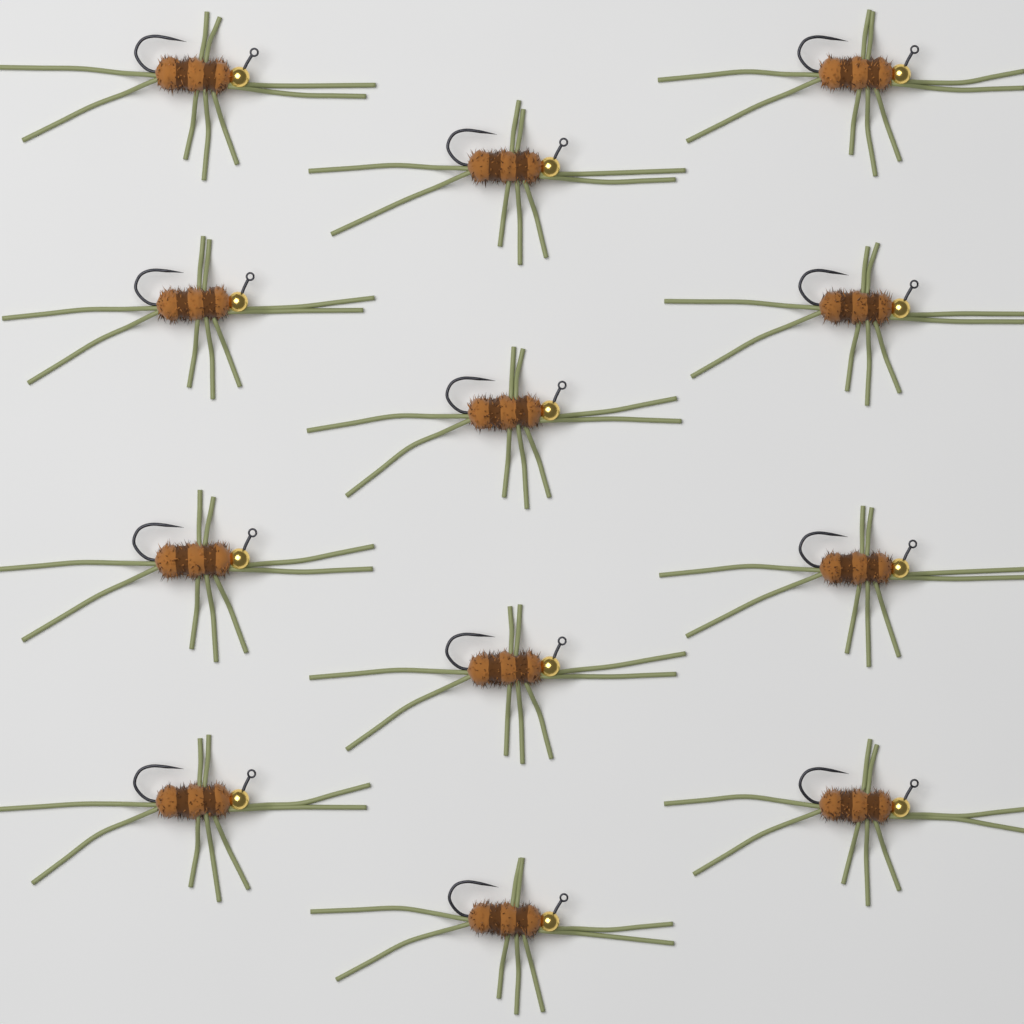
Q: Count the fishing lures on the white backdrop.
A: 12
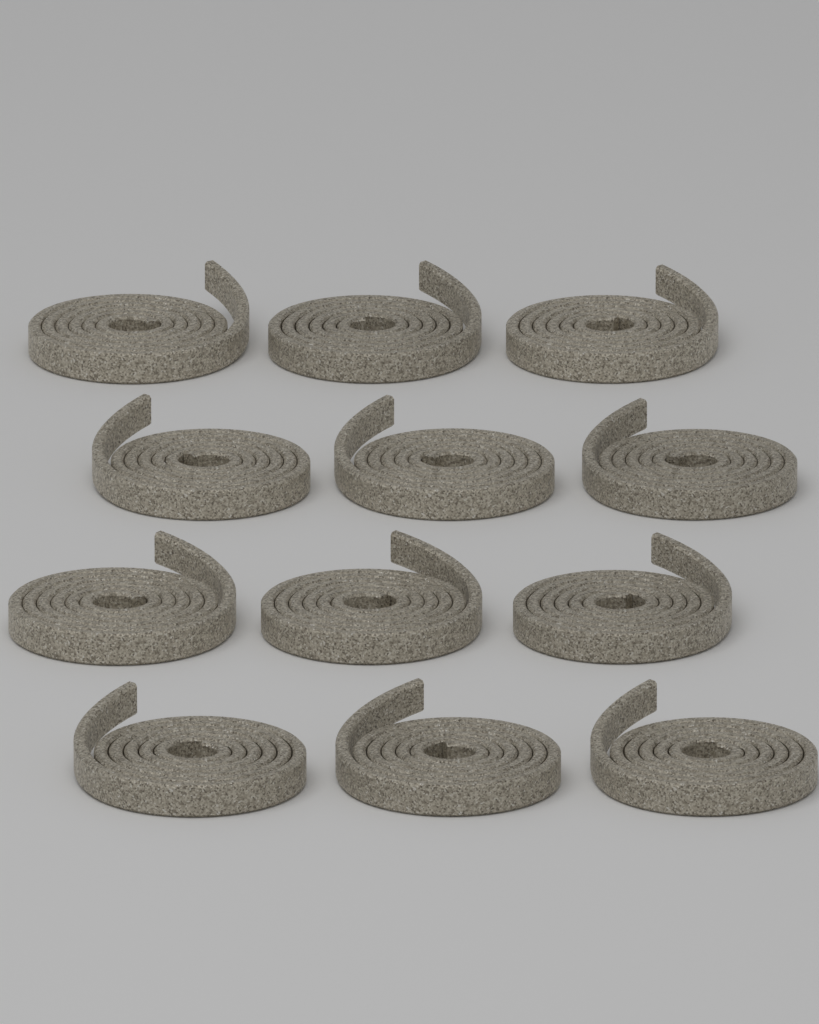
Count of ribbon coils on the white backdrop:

★ ★ ★ ★ ★ ★ ★

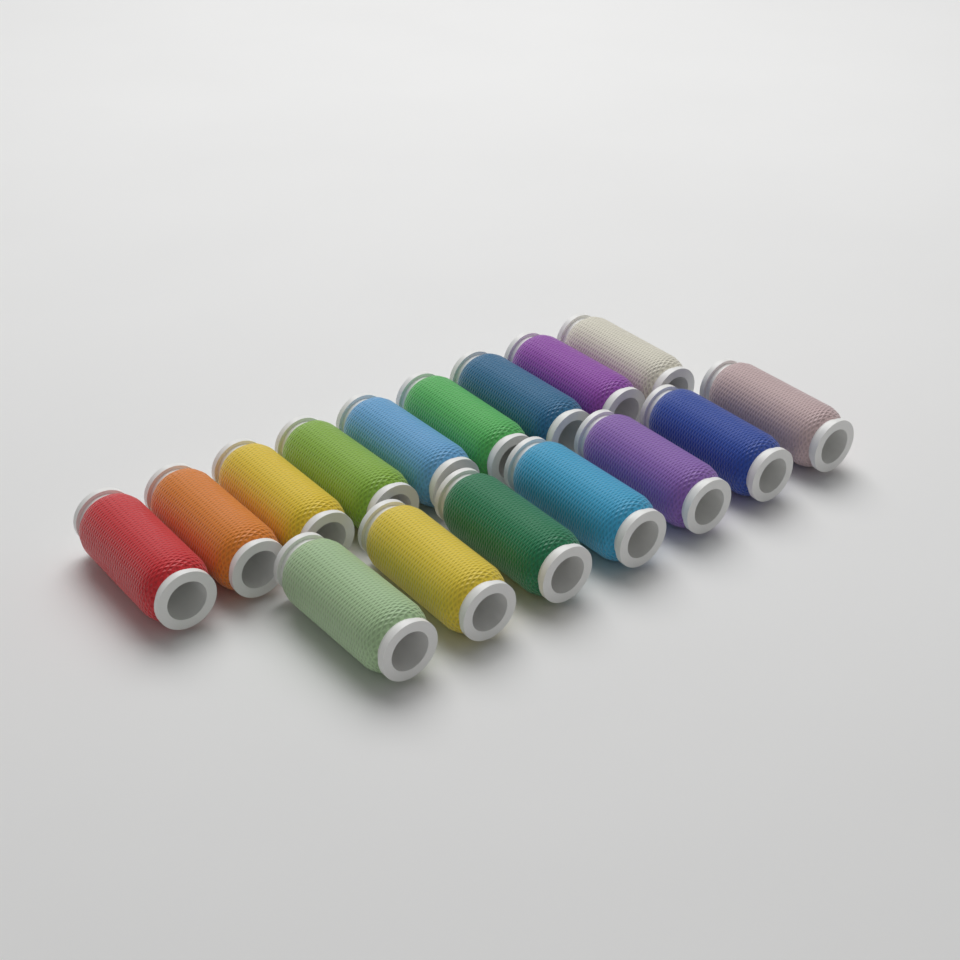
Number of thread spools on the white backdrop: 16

★ ★ ★ ★ ★ ★ ★

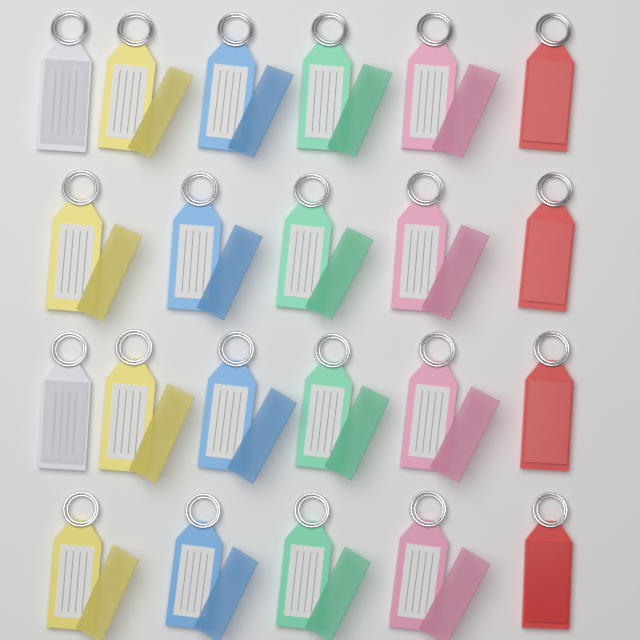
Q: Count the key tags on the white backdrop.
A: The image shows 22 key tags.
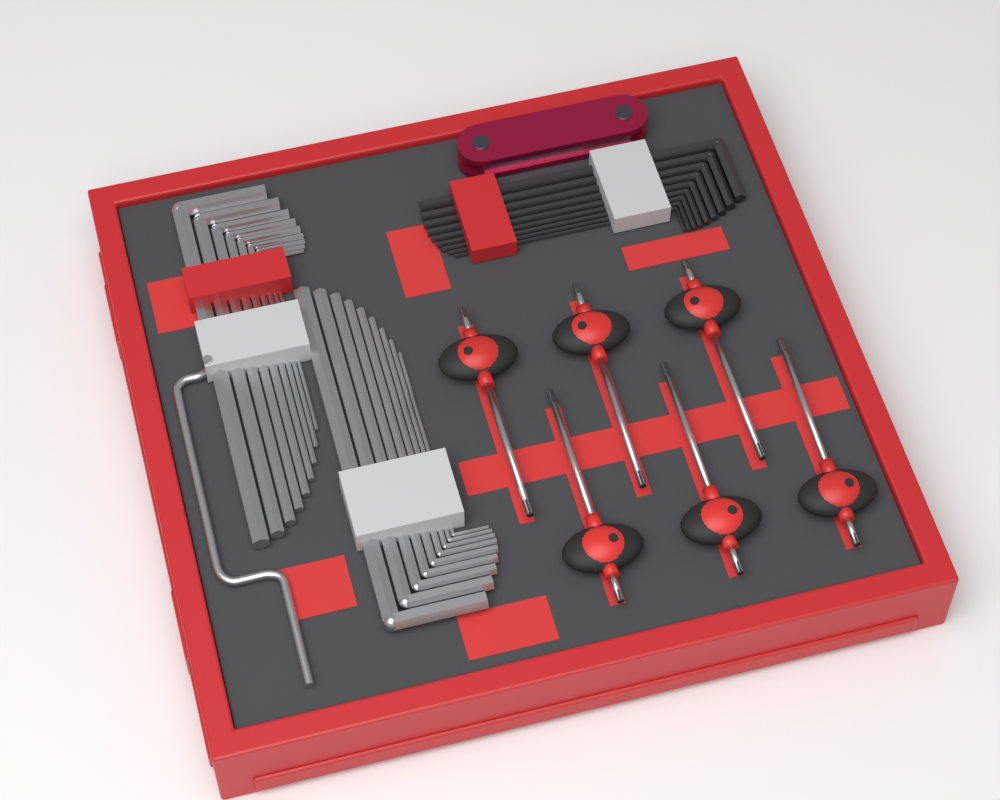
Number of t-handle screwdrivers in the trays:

★ ★ ★ ★ ★ ★ ★

• Given exercise
Gather every line above that contains the string "tags" and copy each one unchanged, in its original order.

• Answer to this exercise
Q: Count the key tags on the white backdrop.
A: The image shows 22 key tags.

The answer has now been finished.